They bestowed a passion for politics, a love for nature and a deep interest in science, she said in a biopic released last year that was directed by her son.

"I grew up with that duality - a belief that politics can transform the world alongside an academic and scientific mindset," reflected Sheinbaum.

Looking back, it seems only natural that she would go on to be a student protester, a climate scientist and a politician.

Sheinbaum's values aligned with Lopez Obrador's policies which she has pledged to continue.

She wants to assume his mantle as a defender of the state, cement public control of natural resources, as well as strengthen his welfare programs and flagship infrastructure projects. In a slight departure, she has called for a greater emphasis on renewable energy usage.


The second of three children, Sheinbaum hails from a Jewish family, including her mother's parents who migrated to Mexico from Bulgaria as they fled Nazi aggression in the 1930s.

Growing up in Mexico City, Sheinbaum learned to play the guitar and studied ballet, details that her critics have used to paint her as elitist and out of touch with ordinary Mexicans.

Her activism started early.

At 15, she volunteered to help groups of mothers searching for their missing children, a long-standing plight in a country with a history of raging gangland violence.

Around that time she met leading human rights activist and leftist politician Rosario Ibarra, who would later be the first woman to run for president in 1982. Sheinbaum later would go to say that her ruling left-wing MORENA party had taken on Ibarra's struggles.

Sheinbaum became an active participant in student movements during the 1980s, joining protests against state intervention in education policies.

In 1995, she earned her doctorate in energy engineering from the National Autonomous University of Mexico. As she prepared her doctoral thesis, she spent time at the University of California at Berkeley in the United States, where she polished her fluent English.

Sheinbaum pursued a teaching and academic career in the years that followed, including a stint on the U.N.'s Intergovernmental Panel on Climate Change (IPCC), which would later share a Nobel Peace Prize with former U.S. Vice President Al Gore.

Her political career kicked off in 2000, when Lopez Obrador, then-Mexico City's newly elected mayor, tapped her to be his environment chief. He had only recently met her, but was clear he wanted a scientist with progressive values to help deal with the megacity's acute pollution and transportation snarls.

She left City Hall to take on the role of chief spokesperson for Lopez Obrador's first campaign for president in 2006 which he narrowly lost.

In 2015, she was elected to run Mexico City's largest borough, Tlalpan.

In that post, she faced allegations of poor management after a 2017 earthquake caused the collapse of an elementary school, killing 19 children.
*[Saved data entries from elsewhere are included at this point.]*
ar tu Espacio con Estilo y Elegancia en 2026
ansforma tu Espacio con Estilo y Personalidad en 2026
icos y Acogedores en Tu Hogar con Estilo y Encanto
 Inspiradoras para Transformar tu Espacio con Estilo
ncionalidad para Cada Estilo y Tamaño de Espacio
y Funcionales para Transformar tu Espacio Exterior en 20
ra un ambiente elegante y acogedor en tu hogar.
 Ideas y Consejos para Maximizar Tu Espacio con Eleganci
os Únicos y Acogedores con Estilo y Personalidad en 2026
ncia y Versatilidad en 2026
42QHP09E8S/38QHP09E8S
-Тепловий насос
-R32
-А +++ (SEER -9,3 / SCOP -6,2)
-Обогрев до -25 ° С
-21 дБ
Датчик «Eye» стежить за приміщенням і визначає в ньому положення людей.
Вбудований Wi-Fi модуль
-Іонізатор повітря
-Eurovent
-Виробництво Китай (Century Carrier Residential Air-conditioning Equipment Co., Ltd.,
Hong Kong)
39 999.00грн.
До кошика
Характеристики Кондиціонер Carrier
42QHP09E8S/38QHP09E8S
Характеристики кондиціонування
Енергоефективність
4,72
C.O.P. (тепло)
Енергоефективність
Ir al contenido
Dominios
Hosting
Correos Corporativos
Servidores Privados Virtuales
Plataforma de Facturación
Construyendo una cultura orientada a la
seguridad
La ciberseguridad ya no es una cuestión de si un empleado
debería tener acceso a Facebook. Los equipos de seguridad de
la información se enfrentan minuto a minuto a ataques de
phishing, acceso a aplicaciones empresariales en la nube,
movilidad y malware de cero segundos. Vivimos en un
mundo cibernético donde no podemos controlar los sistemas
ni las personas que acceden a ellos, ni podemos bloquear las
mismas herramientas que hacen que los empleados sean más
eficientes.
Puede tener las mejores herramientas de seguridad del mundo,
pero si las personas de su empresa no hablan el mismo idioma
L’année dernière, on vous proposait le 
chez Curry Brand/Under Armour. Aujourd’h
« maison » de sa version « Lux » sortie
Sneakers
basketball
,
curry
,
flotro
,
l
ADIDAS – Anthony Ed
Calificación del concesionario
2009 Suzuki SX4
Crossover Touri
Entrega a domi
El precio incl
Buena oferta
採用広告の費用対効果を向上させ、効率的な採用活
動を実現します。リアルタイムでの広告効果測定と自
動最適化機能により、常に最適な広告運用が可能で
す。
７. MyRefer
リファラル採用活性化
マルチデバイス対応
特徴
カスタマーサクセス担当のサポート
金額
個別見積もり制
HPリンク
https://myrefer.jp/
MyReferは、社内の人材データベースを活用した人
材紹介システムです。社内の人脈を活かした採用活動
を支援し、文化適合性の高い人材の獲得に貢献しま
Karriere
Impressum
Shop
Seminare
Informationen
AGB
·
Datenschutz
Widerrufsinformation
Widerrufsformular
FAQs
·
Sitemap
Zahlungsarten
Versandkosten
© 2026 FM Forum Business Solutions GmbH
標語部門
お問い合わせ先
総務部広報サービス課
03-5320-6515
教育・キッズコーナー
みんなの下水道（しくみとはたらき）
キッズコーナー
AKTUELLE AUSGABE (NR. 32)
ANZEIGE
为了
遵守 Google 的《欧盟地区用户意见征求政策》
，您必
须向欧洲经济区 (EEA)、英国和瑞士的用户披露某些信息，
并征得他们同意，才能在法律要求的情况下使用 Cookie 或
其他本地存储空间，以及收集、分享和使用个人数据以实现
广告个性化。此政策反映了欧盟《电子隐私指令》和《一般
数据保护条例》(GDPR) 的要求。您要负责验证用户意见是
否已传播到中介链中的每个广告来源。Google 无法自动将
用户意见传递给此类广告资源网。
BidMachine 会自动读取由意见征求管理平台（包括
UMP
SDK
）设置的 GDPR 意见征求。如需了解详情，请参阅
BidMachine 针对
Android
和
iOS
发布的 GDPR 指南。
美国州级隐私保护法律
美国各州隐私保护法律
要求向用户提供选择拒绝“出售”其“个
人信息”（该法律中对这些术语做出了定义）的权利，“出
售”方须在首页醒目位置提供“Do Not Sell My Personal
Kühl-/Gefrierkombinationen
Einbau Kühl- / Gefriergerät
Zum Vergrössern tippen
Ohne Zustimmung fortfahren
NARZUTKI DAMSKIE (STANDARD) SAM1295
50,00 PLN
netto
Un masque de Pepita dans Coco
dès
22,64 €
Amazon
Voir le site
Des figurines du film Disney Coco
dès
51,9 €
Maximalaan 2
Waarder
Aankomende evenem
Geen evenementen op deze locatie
The school had only recently been expanded with an extra floor.

But that did not stop her from notching up a historic election victory as the capital's first woman mayor in 2018, the same year that Lopez Obrador's third run for the presidency proved successful in a landslide win.

During her tenure, she won plaudits for improving security with the capital's murder rate falling 50%.

But she was also criticized for a 2021 subway accident that left 26 dead, an incident that was later blamed in part on insufficient safety inspections and deferred maintenance on her watch. Sheinbaum denied maintenance was to blame.